Может быть, я грежу, но неожиданно до меня долетает запах, которого я сначала не узнаю. Он еле уловим, и временами его приносит легкий ветерок. Ноздри у меня раздуваются и втягивают этот непонятный запах. «Что же это такое?» - чуть не вскрикиваю я… Но инстинктивно сдерживаю себя и ищу, как ищут в памяти забытое слово или имя.

Проходит несколько мгновений, запах становится ощутимее, и я вдыхаю его все сильнее.

«Но, - говорю я себе вдруг, как человек, вспомнивший позабытое, - это же запах вареного мяса!»

Еще и еще раз вдохнув его, я убеждаюсь, что чувства меня не обманули, и, однако, на этом плоту…

Поднявшись на колени, я еще глубже втягиваю в себя воздух, - извините за выражение, - принюхиваюсь к нему!… Тот же запах вновь щекочет мне ноздри.
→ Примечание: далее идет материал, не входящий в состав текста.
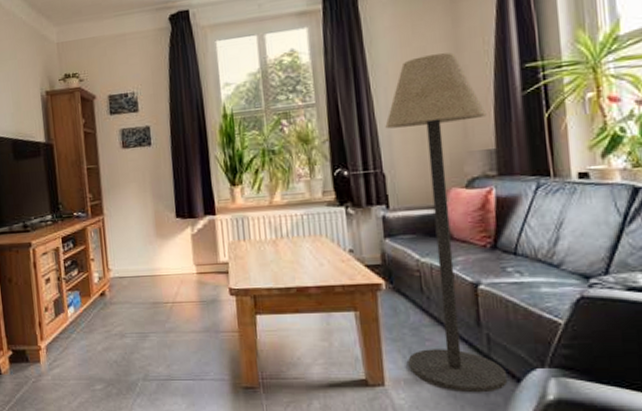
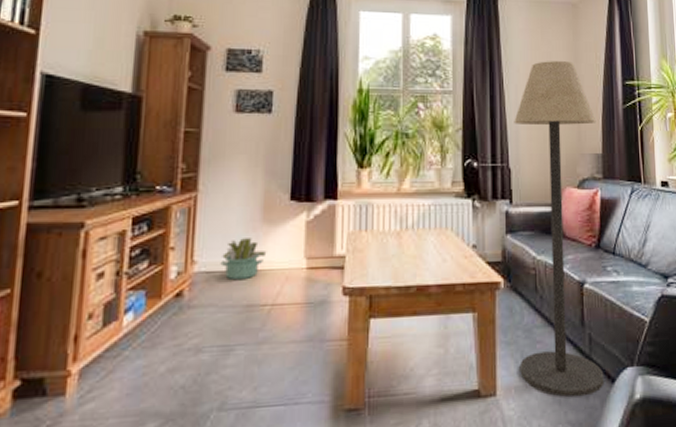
decorative plant: none [129,250,163,284] -> present [220,238,267,281]

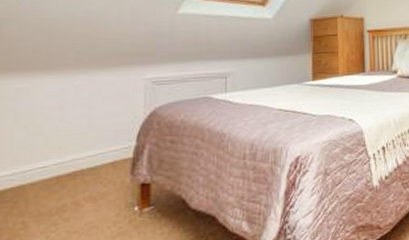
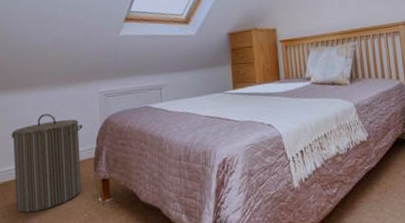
laundry hamper: none [11,104,119,231] -> present [11,114,82,213]

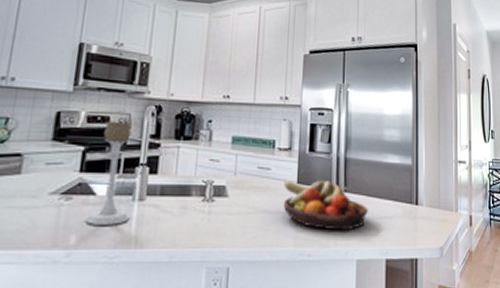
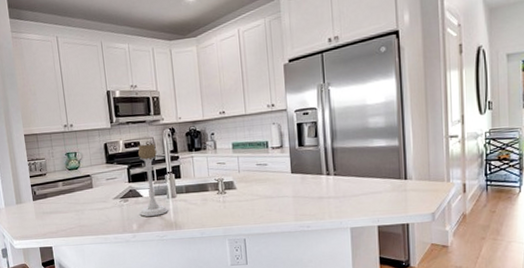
fruit bowl: present [283,180,368,231] -> none [280,168,358,207]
Я, следовательно, нахожусь под ветром, который доносит его с переднего конца плота.

И вот я покидаю свое место, ползу, как животное, ищу не глазами, а носом, скольжу под парусами, между шестами, с осторожностью кошки: только бы не привлечь внимание своих спутников.

В течение нескольких минут я рыщу по всем углам, руководствуясь, словно ищейка, обонянием. Иногда я теряю след - то ли удаляюсь от цели, то ли падает ветер, - а иногда запах начинает раздражать меня с особенной силой. Наконец-то я напал на след и чувствую, что иду прямо к цели!

Я нахожусь как раз на переднем конце плота, у правого борта, и ясно ощущаю, что здесь-то и пахнет копченым салом. Нет, я не ошибся. Мне кажется, что сало у меня здесь, на языке, рот наполняется слюной.

Теперь мне остается залезть под широкую складку паруса. Никто меня не видит, не слышит. Я ползу на коленях, на локтях. Протягиваю руку. Пальцы схватывают предмет, завернутый в кусок бумаги. Я быстро придвигаю его к себе и рассматриваю при свете луны, показавшейся в эту минуту над горизонтом.